Sta succedendo anche nel caso di Silvio Berlusconi, come si può vedere dallo spettacolo che rimbalza dalla Capitale. Tutte le beghe sul candidato più adatto a conquistare il Campidoglio sono mangime per i piccioni. Intanto perché così com’è ridotto, il centrodestra non ha la benché minima chance di arrivare sulle macerie lasciate da Ignazio Marino e dai suoi illustri predecessori (a partire da Terminator Alemanno). E in secondo luogo, perché a Matteo Salvini anzitutto, e a Giorgia Meloni di conserva, sta a cuore ben altra partita. Una sfida rivolta al futuro, a conquistare la leadership per cominciare a ricostruire il disastrato terreno dei moderati e conservatori.
Dopo vent’anni, la stella di Berlusconi è ampiamente tramontata. Non ne vuole prendere atto lui, per via dei fortissimi interessi economici che pure sono sempre stati la stella polare del suo agire politico e per la sua congenita incapacità a vestire panni che non siano quelli della primadonna assoluta e incontrastata. E non lo vogliono fare nemmeno i superstiti cortigiani che, non potendo vivere di propria virtù, cercano affannosamente di tener su il catafalco nella speranza di sopravvivere il più a lungo possibile.
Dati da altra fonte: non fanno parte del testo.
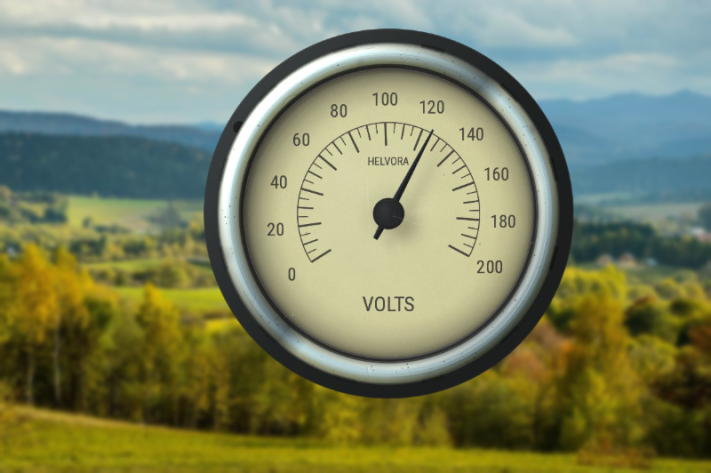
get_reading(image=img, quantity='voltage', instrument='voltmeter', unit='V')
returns 125 V
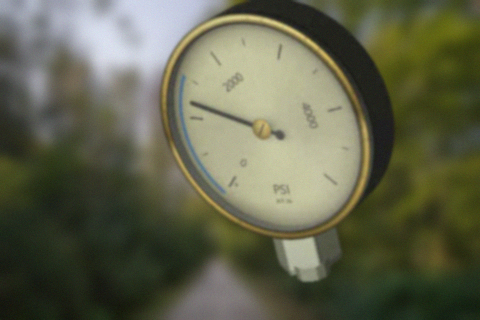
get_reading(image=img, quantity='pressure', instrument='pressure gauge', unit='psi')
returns 1250 psi
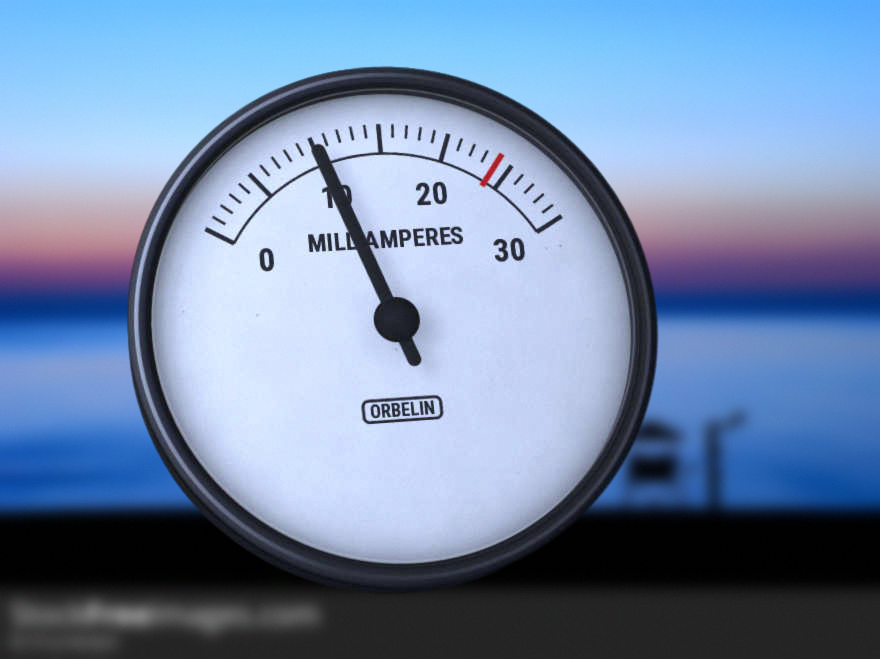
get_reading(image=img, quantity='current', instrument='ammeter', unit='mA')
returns 10 mA
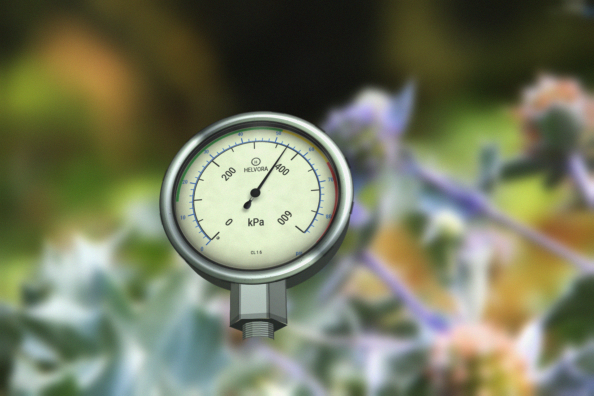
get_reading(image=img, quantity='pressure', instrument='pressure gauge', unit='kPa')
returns 375 kPa
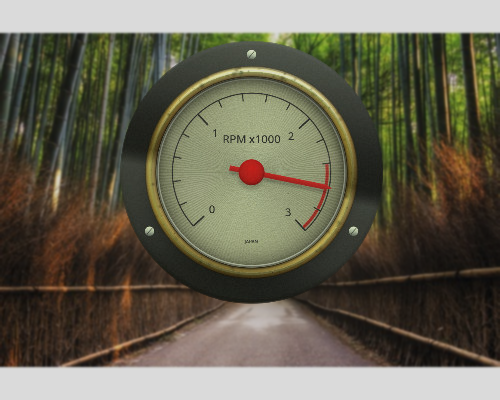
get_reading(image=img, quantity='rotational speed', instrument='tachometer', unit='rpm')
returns 2600 rpm
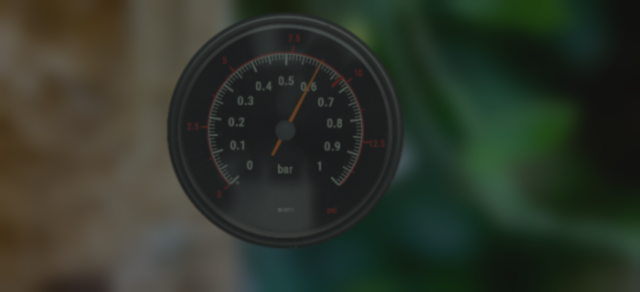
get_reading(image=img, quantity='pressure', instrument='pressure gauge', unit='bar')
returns 0.6 bar
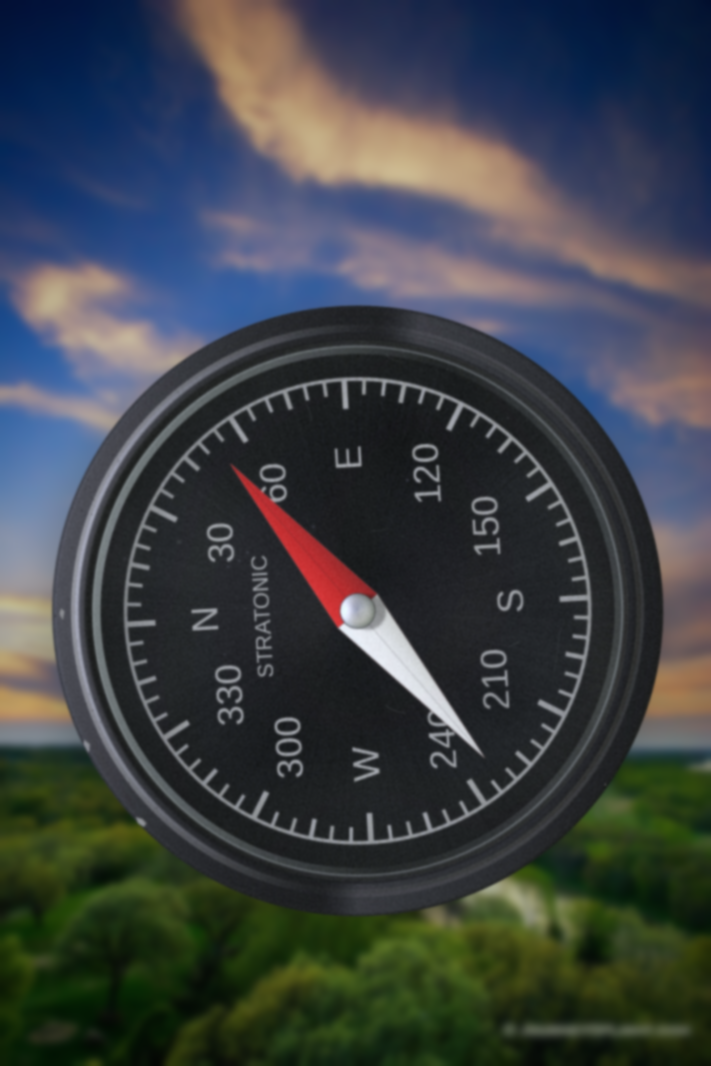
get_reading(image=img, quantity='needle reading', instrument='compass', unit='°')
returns 52.5 °
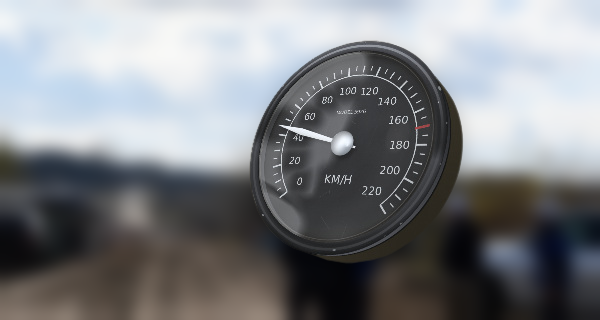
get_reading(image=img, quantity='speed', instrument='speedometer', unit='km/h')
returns 45 km/h
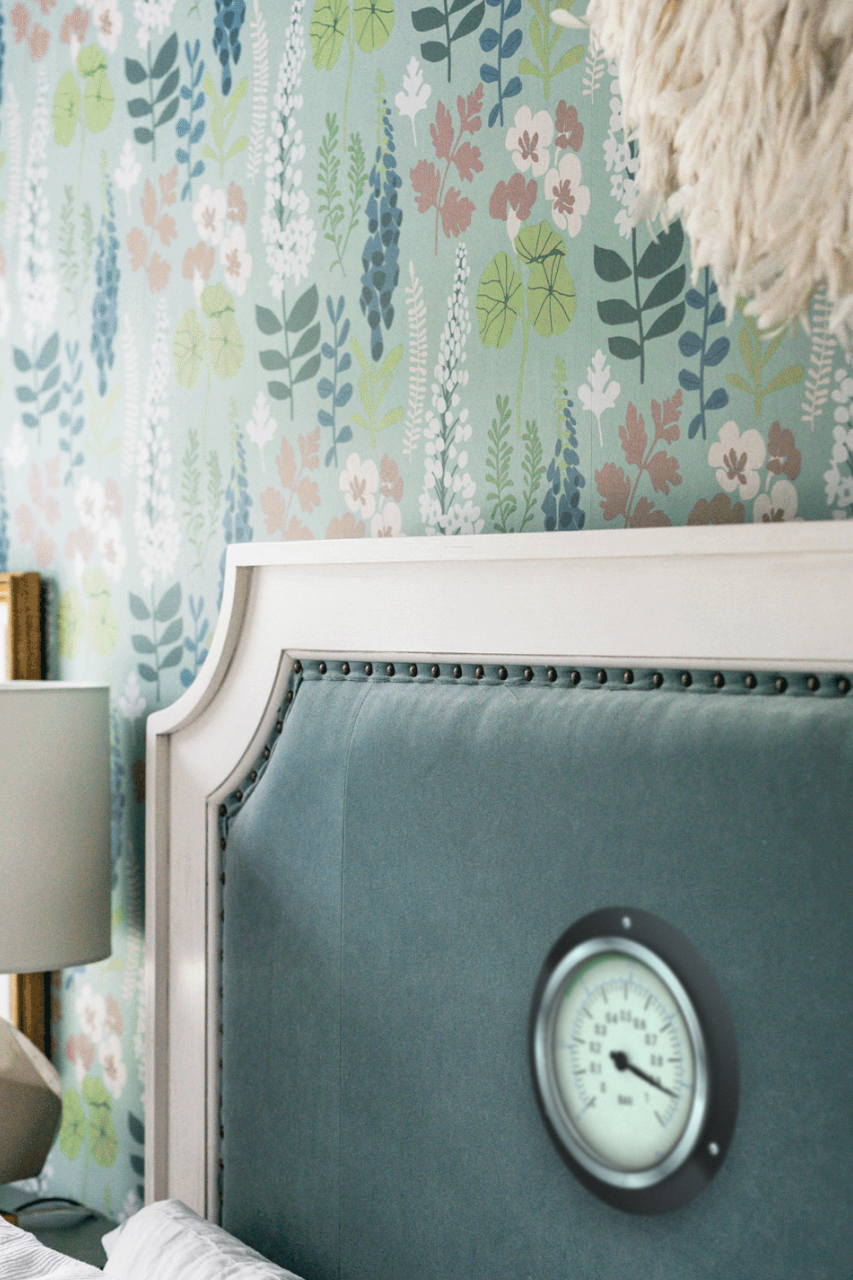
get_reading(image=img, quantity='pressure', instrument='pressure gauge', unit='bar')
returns 0.9 bar
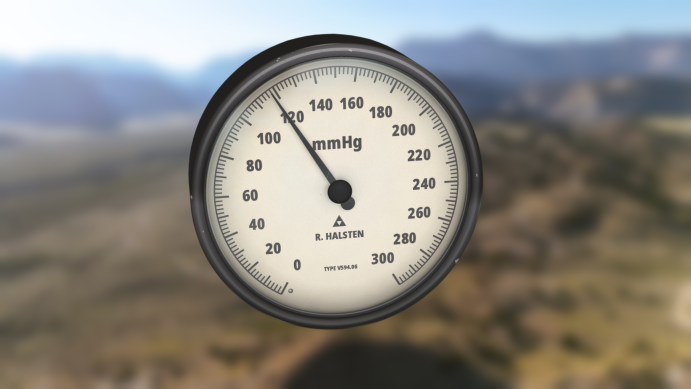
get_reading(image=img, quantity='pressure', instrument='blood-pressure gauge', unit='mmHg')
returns 118 mmHg
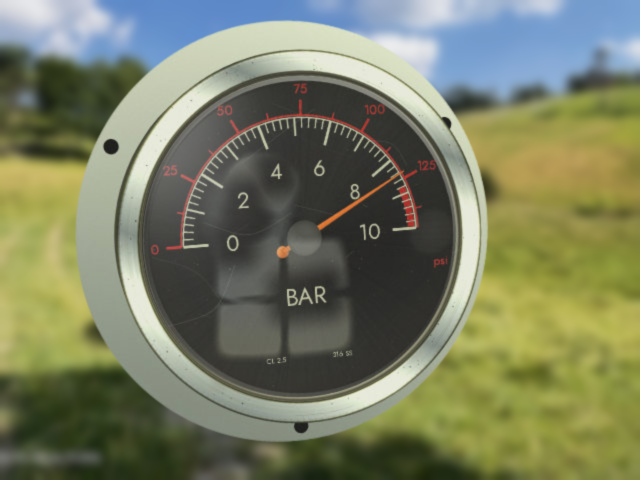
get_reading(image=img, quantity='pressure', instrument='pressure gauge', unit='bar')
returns 8.4 bar
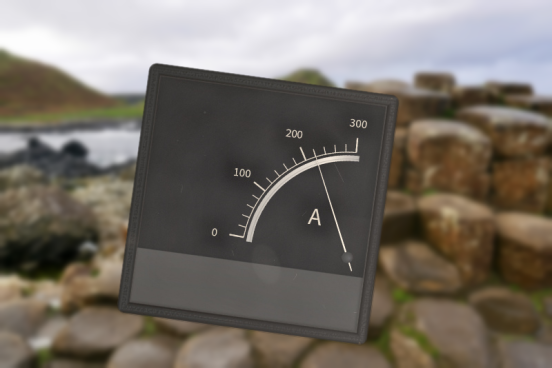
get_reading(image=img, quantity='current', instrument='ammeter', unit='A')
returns 220 A
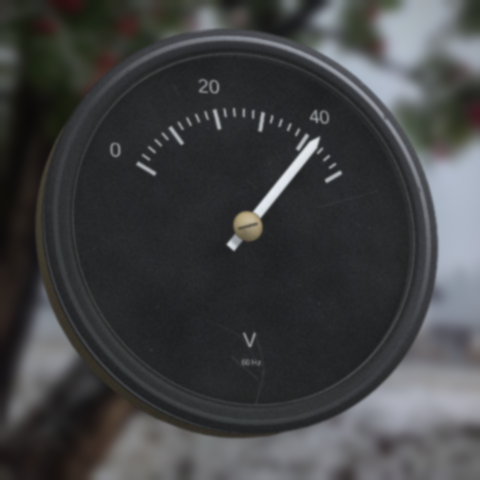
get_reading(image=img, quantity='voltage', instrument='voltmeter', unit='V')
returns 42 V
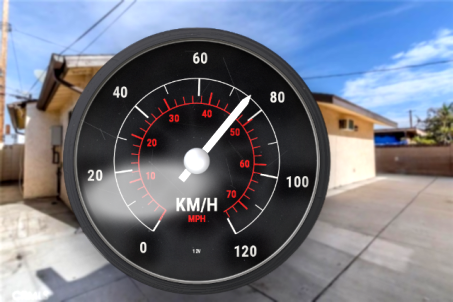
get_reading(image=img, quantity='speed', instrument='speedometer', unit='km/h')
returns 75 km/h
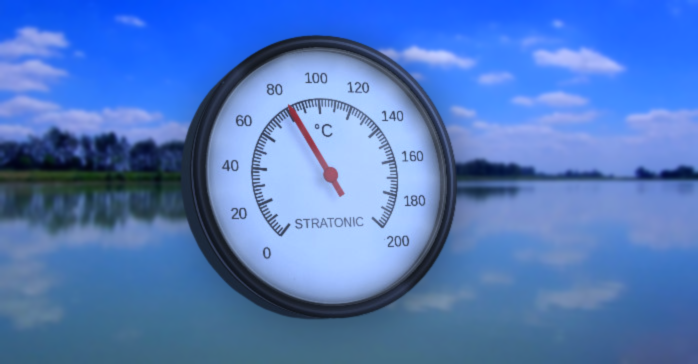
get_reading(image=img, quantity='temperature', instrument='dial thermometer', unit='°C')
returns 80 °C
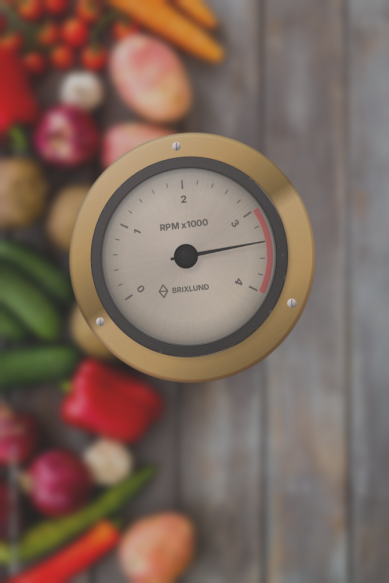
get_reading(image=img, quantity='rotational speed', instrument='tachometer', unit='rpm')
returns 3400 rpm
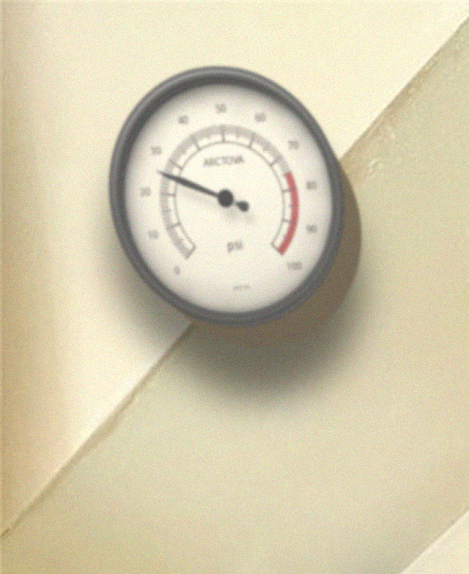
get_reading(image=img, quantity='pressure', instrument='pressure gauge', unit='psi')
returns 25 psi
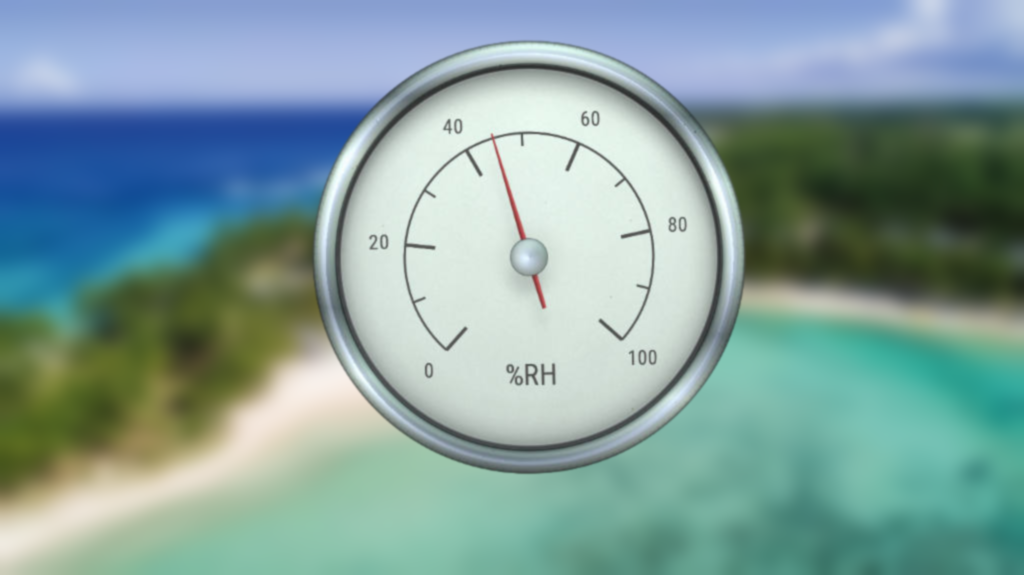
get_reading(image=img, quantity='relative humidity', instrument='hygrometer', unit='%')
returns 45 %
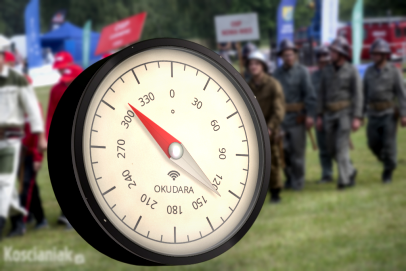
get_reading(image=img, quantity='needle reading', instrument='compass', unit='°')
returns 310 °
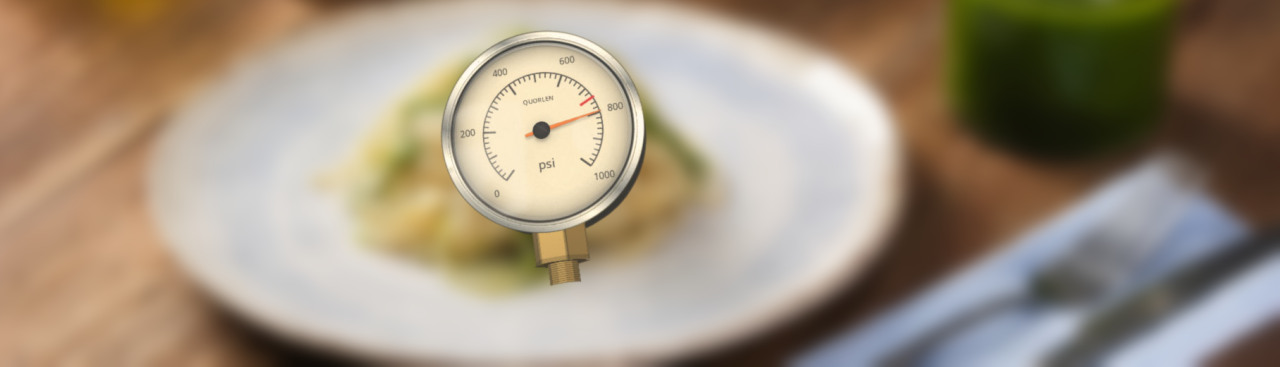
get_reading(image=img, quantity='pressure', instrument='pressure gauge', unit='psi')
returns 800 psi
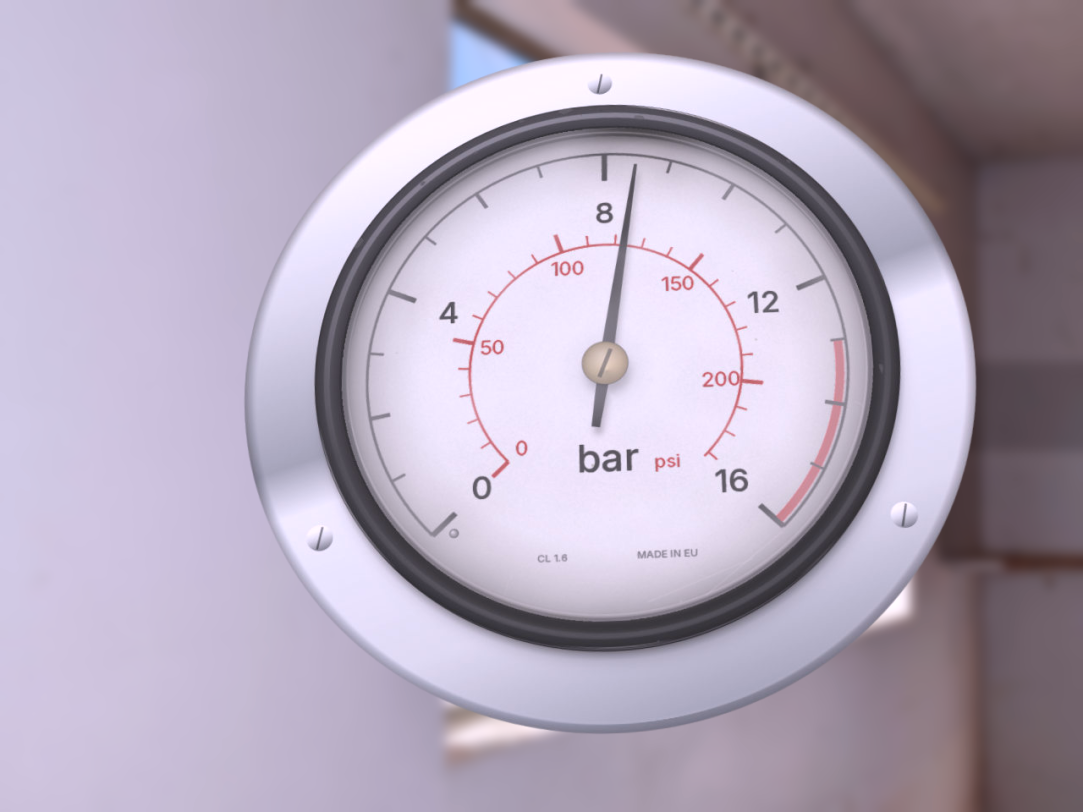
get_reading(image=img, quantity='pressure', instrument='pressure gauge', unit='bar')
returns 8.5 bar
Ma qui non è il caso di infierire. Il tacchino non si è mai accomodato in padella da solo e, quanto al resto, l’umanità è piena di servi mediocri che s’attaccano come cozze alle barche in disarmo…
Piuttosto, fa riflettere il modo in cui la coppia Salvini & Meloni combatte la sua battaglia. Non si capisce perché non vadano dritti al punto. Che significa, senza troppi giri di parole, invitare Berlusconi ad accomodarsi. In modo chiaro, trasparente, diretto. La leadership si misura sulla capacità di condurre una battaglia, certo scomoda e per certi versi pure ingenerosa (ma come diceva quel tale? La politica è lacrime, sangue e m…), a viso aperto. Assumendosi la responsabilità di una scelta netta. E, naturalmente, correndo il relativo rischio di fare pluff. Ma l’alternativa è questo surreale giochino del tutti contro tutti a base di veti incrociati, insinuazioni, indagini genealogiche sulla purezza della razza.
Il “muoia Sansone con tutti i filistei” è risultato alla portata di mano. Inoculare la sindrome della sconfitta, l’ennesima, in Berlusconi probabilmente aiuterà Salvini & Meloni a sentirsi più forti. Difficile, tuttavia, che senza una netta e radicale revisione del corredo programmatico-ideologico e la formazione di una autorevole e preparata classe dirigente (cosa che oggi non si intravede) possano anche solo lontanamente pensare di avvicinarsi ai consensi conquistati nell’arco di un ventennio dall’Unto del Signore.